Exercise brief:
Exactly the lines from the one containing "clear lenses [267,554,349,706]" through the final line of the data are to be written out again, with nothing added.

*-*-*

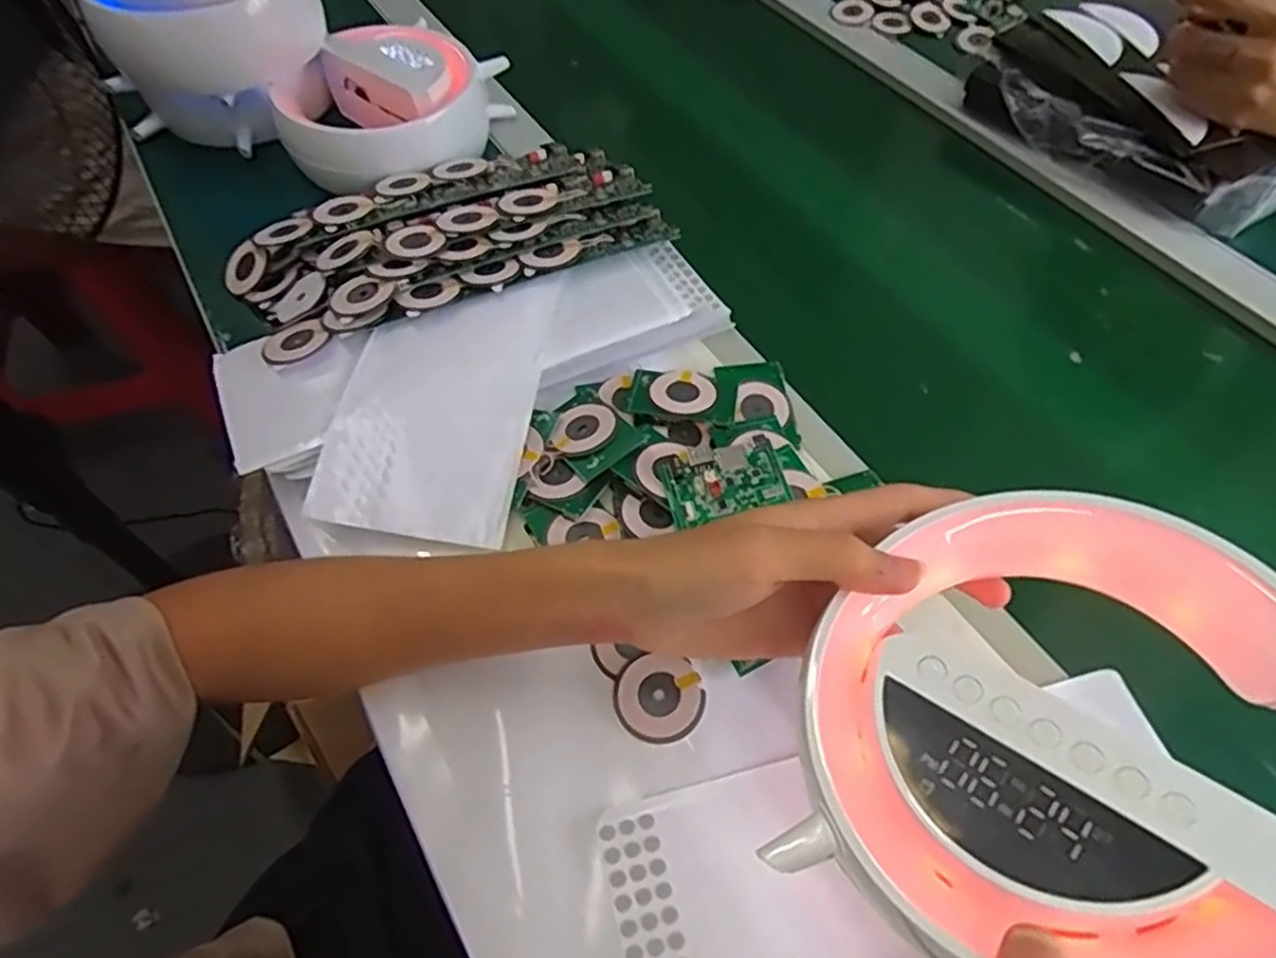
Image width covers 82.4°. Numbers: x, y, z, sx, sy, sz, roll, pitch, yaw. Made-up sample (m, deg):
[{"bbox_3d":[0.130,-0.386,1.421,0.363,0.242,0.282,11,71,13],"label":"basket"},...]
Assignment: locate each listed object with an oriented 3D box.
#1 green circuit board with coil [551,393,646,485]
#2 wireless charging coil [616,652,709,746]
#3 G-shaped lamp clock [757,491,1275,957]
[{"bbox_3d":[-0.028,-0.027,0.407,0.040,0.009,0.057,-35,64,-21],"label":"green circuit board with coil"},{"bbox_3d":[0.010,0.101,0.335,0.040,0.004,0.037,-1,60,2],"label":"wireless charging coil"},{"bbox_3d":[0.125,0.081,0.238,0.145,0.065,0.156,27,74,31],"label":"G-shaped lamp clock"}]

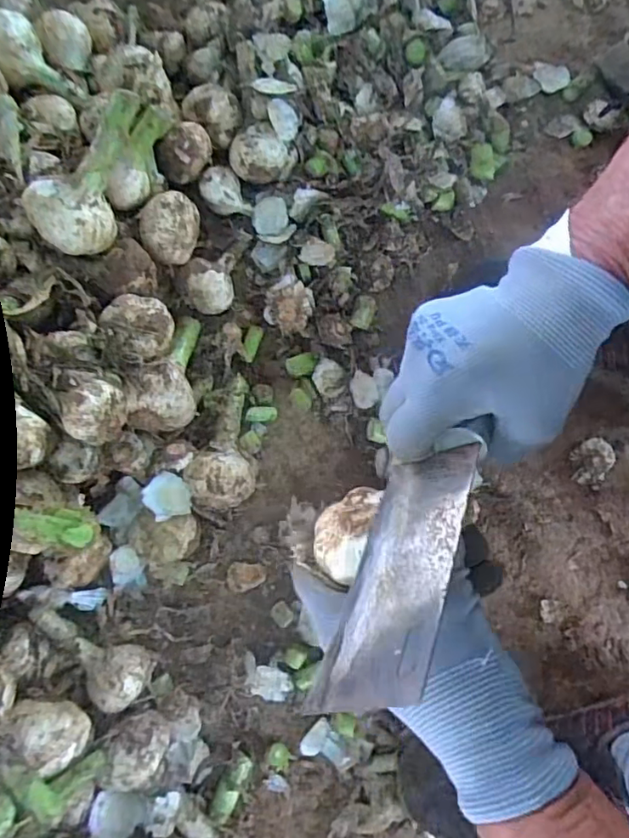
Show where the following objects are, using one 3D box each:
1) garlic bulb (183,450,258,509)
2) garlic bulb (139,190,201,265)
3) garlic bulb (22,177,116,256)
[{"bbox_3d":[-0.074,0.050,0.451,0.051,0.057,0.044,-5,78,-2],"label":"garlic bulb"},{"bbox_3d":[-0.116,-0.154,0.452,0.050,0.048,0.046,-21,81,-8],"label":"garlic bulb"},{"bbox_3d":[-0.170,-0.141,0.396,0.048,0.052,0.049,1,79,-4],"label":"garlic bulb"}]

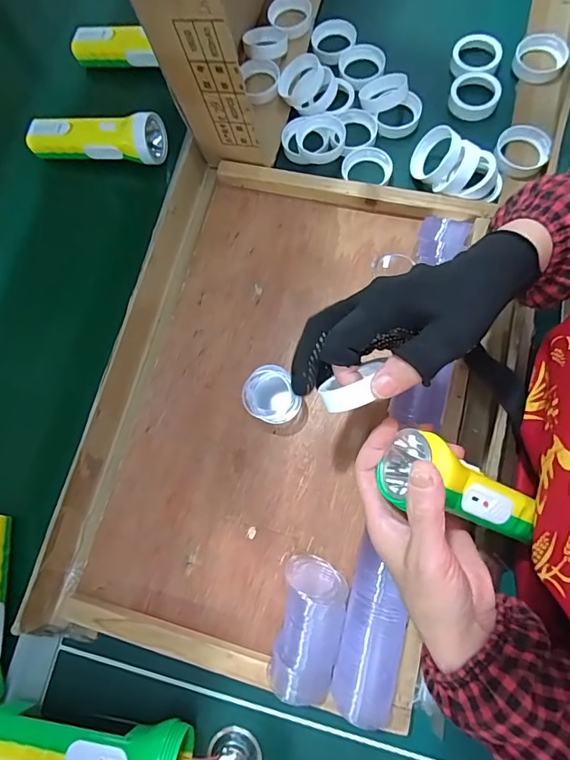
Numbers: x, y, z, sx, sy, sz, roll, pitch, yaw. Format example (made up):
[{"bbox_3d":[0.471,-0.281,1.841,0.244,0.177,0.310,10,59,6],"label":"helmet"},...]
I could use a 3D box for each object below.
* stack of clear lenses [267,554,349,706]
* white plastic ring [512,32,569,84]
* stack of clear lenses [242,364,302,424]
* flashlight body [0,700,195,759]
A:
[{"bbox_3d":[0.019,0.201,0.359,0.052,0.042,0.101,13,75,7],"label":"stack of clear lenses"},{"bbox_3d":[0.285,-0.360,0.490,0.054,0.020,0.053,-2,74,7],"label":"white plastic ring"},{"bbox_3d":[-0.014,0.017,0.419,0.048,0.035,0.057,-27,73,-1],"label":"stack of clear lenses"},{"bbox_3d":[-0.157,0.289,0.347,0.169,0.040,0.045,5,74,5],"label":"flashlight body"}]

*-*-*

Output for this exercise:
* stack of clear lenses [267,554,349,706]
* white plastic ring [512,32,569,84]
* stack of clear lenses [242,364,302,424]
* flashlight body [0,700,195,759]
A:
[{"bbox_3d":[0.019,0.201,0.359,0.052,0.042,0.101,13,75,7],"label":"stack of clear lenses"},{"bbox_3d":[0.285,-0.360,0.490,0.054,0.020,0.053,-2,74,7],"label":"white plastic ring"},{"bbox_3d":[-0.014,0.017,0.419,0.048,0.035,0.057,-27,73,-1],"label":"stack of clear lenses"},{"bbox_3d":[-0.157,0.289,0.347,0.169,0.040,0.045,5,74,5],"label":"flashlight body"}]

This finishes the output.